STEVEN With the greatest respect, I think Labour are all over the park on investment, as they are on other things. They claim to be interested in the regions. Yesterday there was a Trans-Pacific Partnership protest. There were seven or more senior Labour MPs out around the country protesting against the TPP, which if it comes to pass will be one of the biggest positives for regional New Zealand and the primary sectors, and that’s the hypocrisy that you’ve got with the Labour Party at the moment. On the one hand they’re saying, Oh, you’ve got to support the regions, but we don’t want any investment there; we certainly don’t want free trade.’

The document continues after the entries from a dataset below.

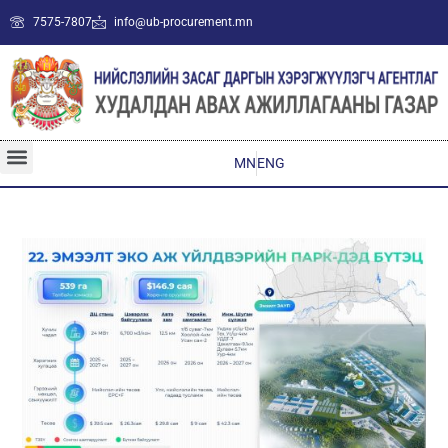
7575-7807
info@ub-procurement.mn
MN
ENG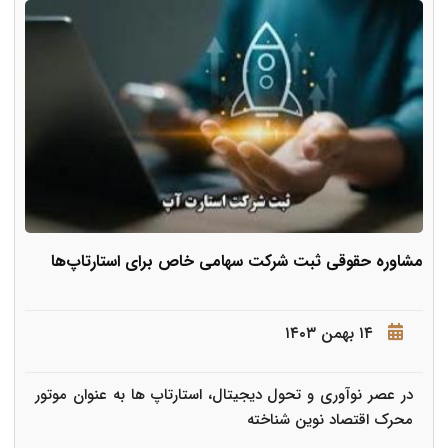
مشاوره حقوقی ثبت شرکت سهامی خاص برای استارتاپ‌ها
۱۴ بهمن ۱۴۰۳
در عصر نوآوری و تحول دیجیتال، استارتاپ ها به عنوان موتور
محرک اقتصاد نوین شناخته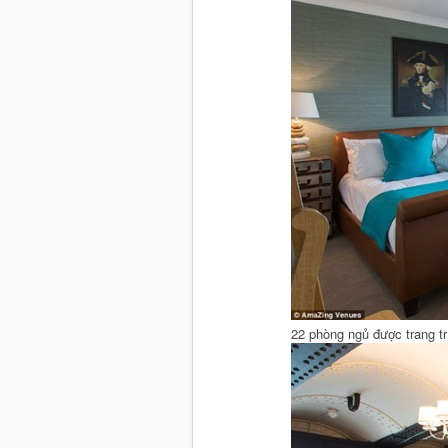
22 phòng ngủ được trang t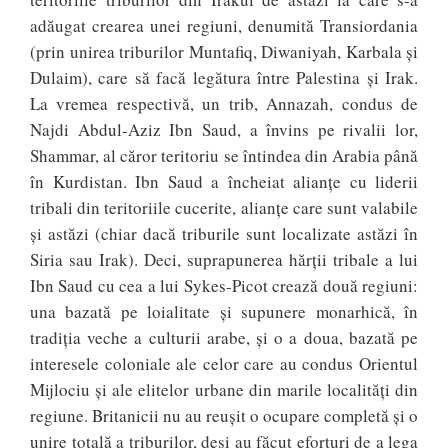
adăugat crearea unei regiuni, denumită Transiordania
(prin unirea triburilor Muntafiq, Diwaniyah, Karbala și
Dulaim), care să facă legătura între Palestina și Irak.
La vremea respectivă, un trib, Annazah, condus de
Najdi Abdul-Aziz Ibn Saud, a învins pe rivalii lor,
Shammar, al căror teritoriu se întindea din Arabia până
în Kurdistan. Ibn Saud a încheiat alianțe cu liderii
tribali din teritoriile cucerite, alianțe care sunt valabile
și astăzi (chiar dacă triburile sunt localizate astăzi în
Siria sau Irak). Deci, suprapunerea hărții tribale a lui
Ibn Saud cu cea a lui Sykes-Picot crează două regiuni:
una bazată pe loialitate și supunere monarhică, în
tradiția veche a culturii arabe, și o a doua, bazată pe
interesele coloniale ale celor care au condus Orientul
Mijlociu și ale elitelor urbane din marile localități din
regiune. Britanicii nu au reușit o ocupare completă și o
unire totală a triburilor, deși au făcut eforturi de a lega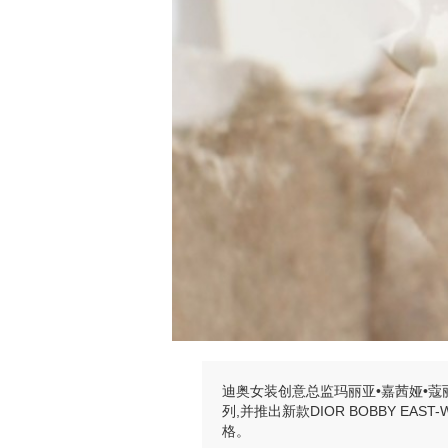
迪奥女装创意总监玛丽亚•嘉茜娅•蔻丽(M
列,并推出新款DIOR BOBBY E
格。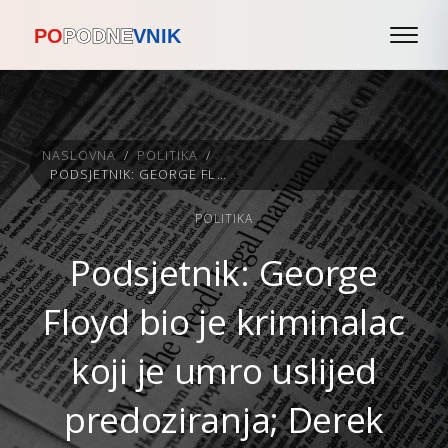
NASLOVNA
/
POLITIKA
/
PODSJETNIK: GEORGE FLOYD BIO JE KRIMINALAC KOJI JE UMRO USLIJED PREDOZIRANJA; DEREK CHAUVIN JE NEVIN
POLITIKA
Podsjetnik: George
Floyd bio je kriminalac
koji je umro uslijed
predoziranja; Derek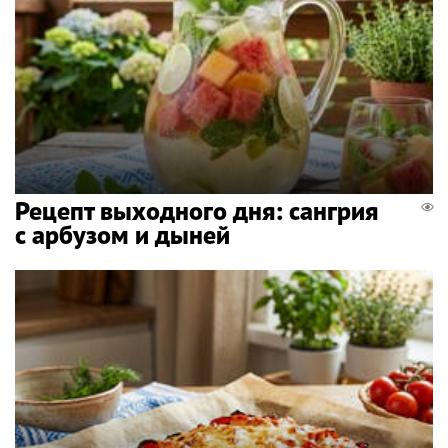
Рецепт выходного дня: сангрия
с арбузом и дыней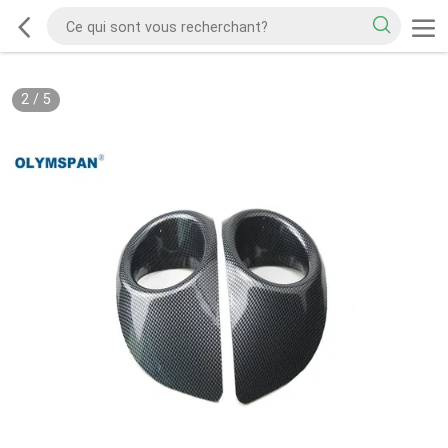
2
/
5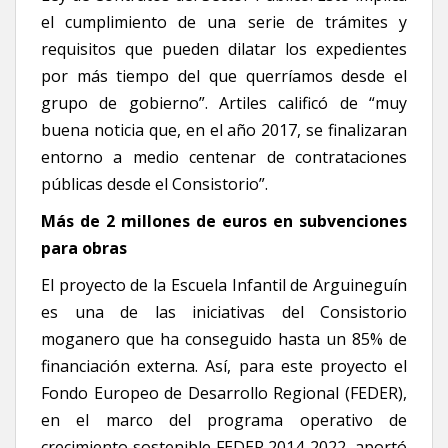
el cumplimiento de una serie de trámites y
requisitos que pueden dilatar los expedientes
por más tiempo del que querríamos desde el
grupo de gobierno”. Artiles calificó de “muy
buena noticia que, en el año 2017, se finalizaran
entorno a medio centenar de contrataciones
públicas desde el Consistorio”.
Más de 2 millones de euros en subvenciones
para obras
El proyecto de la Escuela Infantil de Arguineguín
es una de las iniciativas del Consistorio
moganero que ha conseguido hasta un 85% de
financiación externa. Así, para este proyecto el
Fondo Europeo de Desarrollo Regional (FEDER),
en el marco del programa operativo de
crecimiento sostenible FEDER 2014-2022, aportó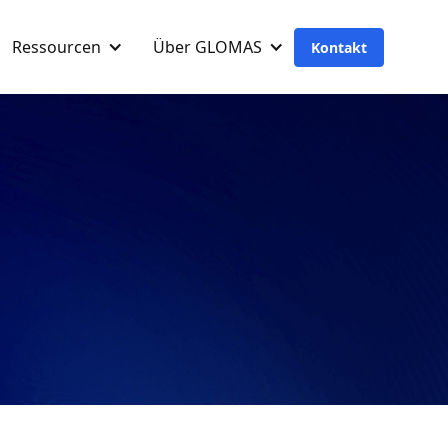
Ressourcen
Über GLOMAS
Kontakt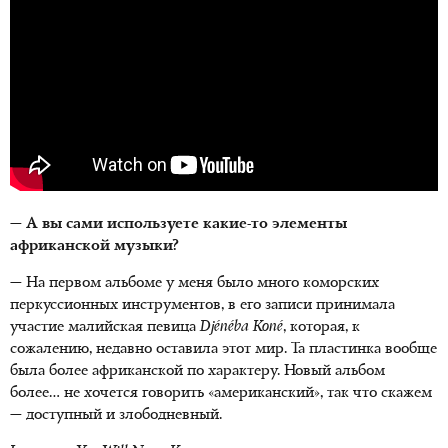
— А вы сами используете какие-то элементы
африканской музыки?
— На первом альбоме у меня было много коморских
перкуссионных инструментов, в его записи принимала
участие малийская певица
Djénéba Koné
, которая, к
сожалению, недавно оставила этот мир. Та пластинка вообще
была более африканской по характеру. Новый альбом
более… не хочется говорить «американский», так что скажем
— доступный и злободневный.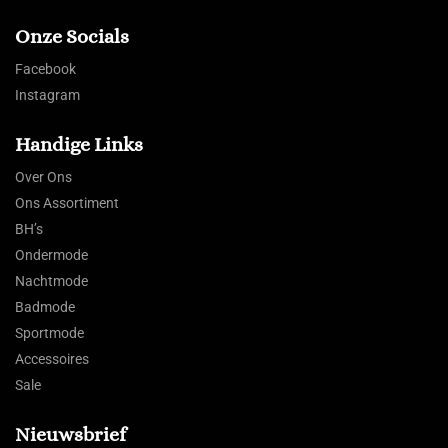
Onze Socials
Facebook
Instagram
Handige Links
Over Ons
Ons Assortiment
BH’s
Ondermode
Nachtmode
Badmode
Sportmode
Accessoires
Sale
Nieuwsbrief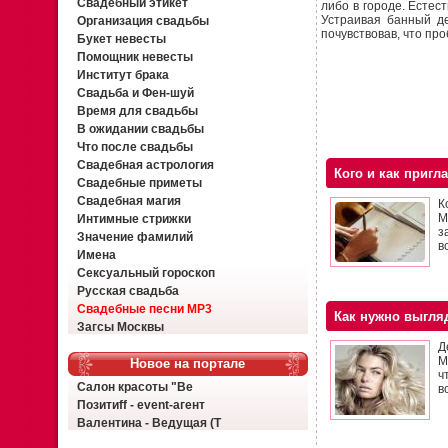
Свадебный этикет
либо в городе. Естес
Устраивая банный де
Организация свадьбы
почувствовав, что пр
Букет невесты
Помощник невесты
Институт брака
Свадьба и Фен-шуй
Время для свадьбы
В ожидании свадьбы
Что после свадьбы
Свадебная астрология
Кого и как пригл
Свадебные приметы
Свадебная магия
К
М
Интимные стрижки
з
Значение фамилий
в
Имена
Сексуальный гороскоп
Русская свадьба
Свадебные песни MP3
Как нужно выгля
Загсы Москвы
Д
М
Новое на портале
ч
Салон красоты "Ве
в
Позитиff - event-агент
Валентина - Ведущая (Т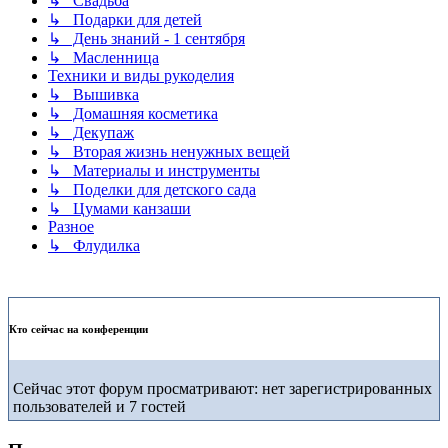
↳ Свадьба
↳ Подарки для детей
↳ День знаний - 1 сентября
↳ Масленница
Техники и виды рукоделия
↳ Вышивка
↳ Домашняя косметика
↳ Декупаж
↳ Вторая жизнь ненужных вещей
↳ Материалы и инструменты
↳ Поделки для детского сада
↳ Цумами канзаши
Разное
↳ Флудилка
Кто сейчас на конференции
Сейчас этот форум просматривают: нет зарегистрированных
пользователей и 7 гостей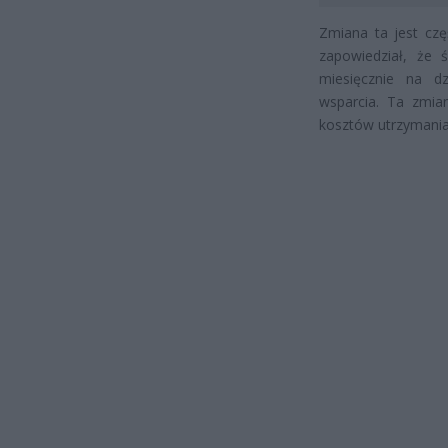
Zmiana ta jest czę
zapowiedział, że 
miesięcznie na d
wsparcia. Ta zmia
kosztów utrzymania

CORIN They do want investment. They’re just saying they don’t want it in dairy.

STEVEN They just want investment they can hide from people.

CORIN I just want a quick answer. If we face a big dairy slump, which it looks like we’re going to, will you step in to stop prime New Zealand dairy land from being sold to foreigners?

STEVEN Again, with the greatest respect, that’s a canard, because the simple reality is if the dairy price is down, you’ll have difficulty attracting overseas investors into dairy land even if you wanted to. I was talking to some Chinese investors earlier this year, and they’re now into the tourism industry because they see it as the big opportunity for the next few years. So this whole Labour and Winston Peters-constructed fear of massive amounts of foreign investment in the dairy industry, the reality is that with the price down, everybody looks twice before they invest in dairy, and that includes international investors.

CORIN Thank you, Steven Joyce. We have to leave it there. Thank you very much for your time.